THE NEXT TIME President Bush launches into a hard sell for his sweeping tax cuts for the well-off, consider how his patrons at Enron treated corporate taxes - as a profit center.

It turns out the nation's top energy company - now its largest bankruptcy - paid no federal income taxes from 1996 through 1999, while reporting profits of more than $2 billion, according to a recently released congressional investigation.

Enron - with ties to several dozen Bush administration officials and one of the president's biggest financial backers - accomplished this sleight of hand via a dozen mystifying but arguably legal tax shelters cooked up by an incestuous cast of highly paid lawyers and accountants.

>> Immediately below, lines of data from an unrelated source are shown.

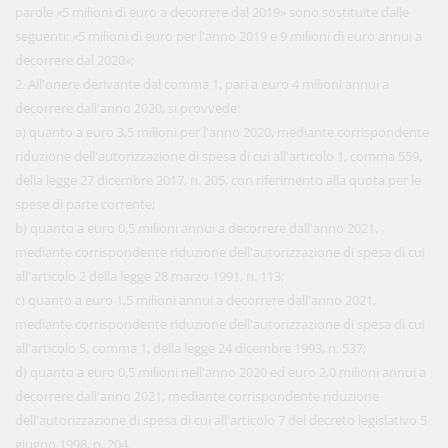
parole «5 milioni di euro a decorrere dal 2019» sono sostituite dalle
seguenti: «5 milioni di euro per l'anno 2019 e 9 milioni di euro annui a
decorrere dal 2020»;
2. All'onere derivante dal comma 1, pari a euro 4 milioni annui a
decorrere dall'anno 2020, si provvede:
a) quanto a euro 3,5 milioni per l'anno 2020, mediante corrispondente
riduzione dell'autorizzazione di spesa di cui all'articolo 1, comma 559,
della legge 27 dicembre 2017, n. 205, con riferimento alla quota per le
spese di parte corrente;
b) quanto a euro 0,5 milioni annui a decorrere dall'anno 2021,
mediante corrispondente riduzione dell'autorizzazione di spesa di cui
all'articolo 2 della legge 28 marzo 1991, n. 113;
c) quanto a euro 1,5 milioni annui a decorrere dall'anno 2021,
mediante corrispondente riduzione dell'autorizzazione di spesa di cui
all'articolo 5, comma 1, della legge 24 dicembre 1993, n. 537;
d) quanto a euro 0,5 milioni nell'anno 2020 ed euro 2,0 milioni annui a
decorrere dall'anno 2021, mediante corrispondente riduzione
dell'autorizzazione di spesa di cui all'articolo 7 del decreto legislativo 5
giugno 1998, n. 204.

These complex shelters didn't just enable the company to dodge taxes. They were perpetual cash machines, in that they also generated about 20 percent of Enron's profits, if only on paper. The company's tax department actually had revenue targets, which these schemes - with code names like Project Renegade - delivered.

Republican Sen. Charles Grassley of Iowa, chairman of the Finance Committee, called these findings "an absolute barn-burner," and vowed to end such abuses - retroactive to last Thursday, when his committee received the Enron report.

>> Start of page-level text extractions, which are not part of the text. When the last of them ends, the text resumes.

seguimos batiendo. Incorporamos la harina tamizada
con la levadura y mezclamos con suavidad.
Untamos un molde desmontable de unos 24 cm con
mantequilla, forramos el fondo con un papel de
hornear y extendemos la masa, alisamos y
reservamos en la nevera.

That will be a tough job. Larger corporations, making most use of tax consultants, increasingly have made a profitable art of exploiting the differences in the systems by which they can report profits to shareholders and lesser profits to Uncle Sam. As a result, corporate income tax revenue as a share of all federal tax revenues has been falling for decades - from almost 14 percent in 1972 to less than 9 percent in 2001.

In 1999, the nation's 10,000 largest companies paid an effective tax rate of just 20 percent vs. the 35 percent statutory rate, costing the Treasury an estimated $50 billion a year. Though less profitable, the next tier of smaller firms paid a higher effective rate.

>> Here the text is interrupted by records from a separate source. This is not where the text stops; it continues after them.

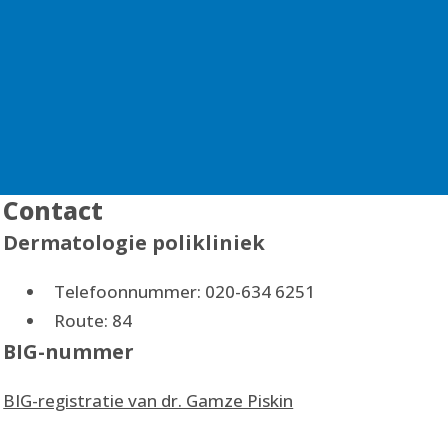
Contact
Dermatologie polikliniek
Telefoonnummer: 020-634 6251
Route: 84
BIG-nummer
BIG-registratie van dr. Gamze Piskin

So who are the real "lucky duckies"?

That unfortunate phrase entered the current tax debate last year with an editorial in The Wall Street Journal arguing too many lower-income citizens - "lucky duckies" - weren't paying taxes because of various breaks like the earned income tax credit. In a nutshell, that's the agenda of the Republican right: Tax cuts for the well-off aren't enough; lower earners should pay more.

Our reaction to that is similar to Senator Grassley's to the Enron report: "It's clear that's what this is all about - money, money, money." Indeed, Enron provides a good example of the overlapping beneficiaries of corporate tax shelters and tax cuts for the well-off: A big share of the company's tax deductions came from huge amounts of executive stock options cashed in before its crash - options given much greater value because of the tax dodges.

In pushing Treasury-busting tax cuts, President Bush might have more credibility with the majority of Americans - who would gain the least - if he also endorsed the Senate Finance Committee's moves to crack down on corporate tax shelters and made sure the Internal Revenue Service had the resources to keep up with such abuses. That hasn't happened - perhaps because, as in Enron's case, both stances benefit much the same crowd.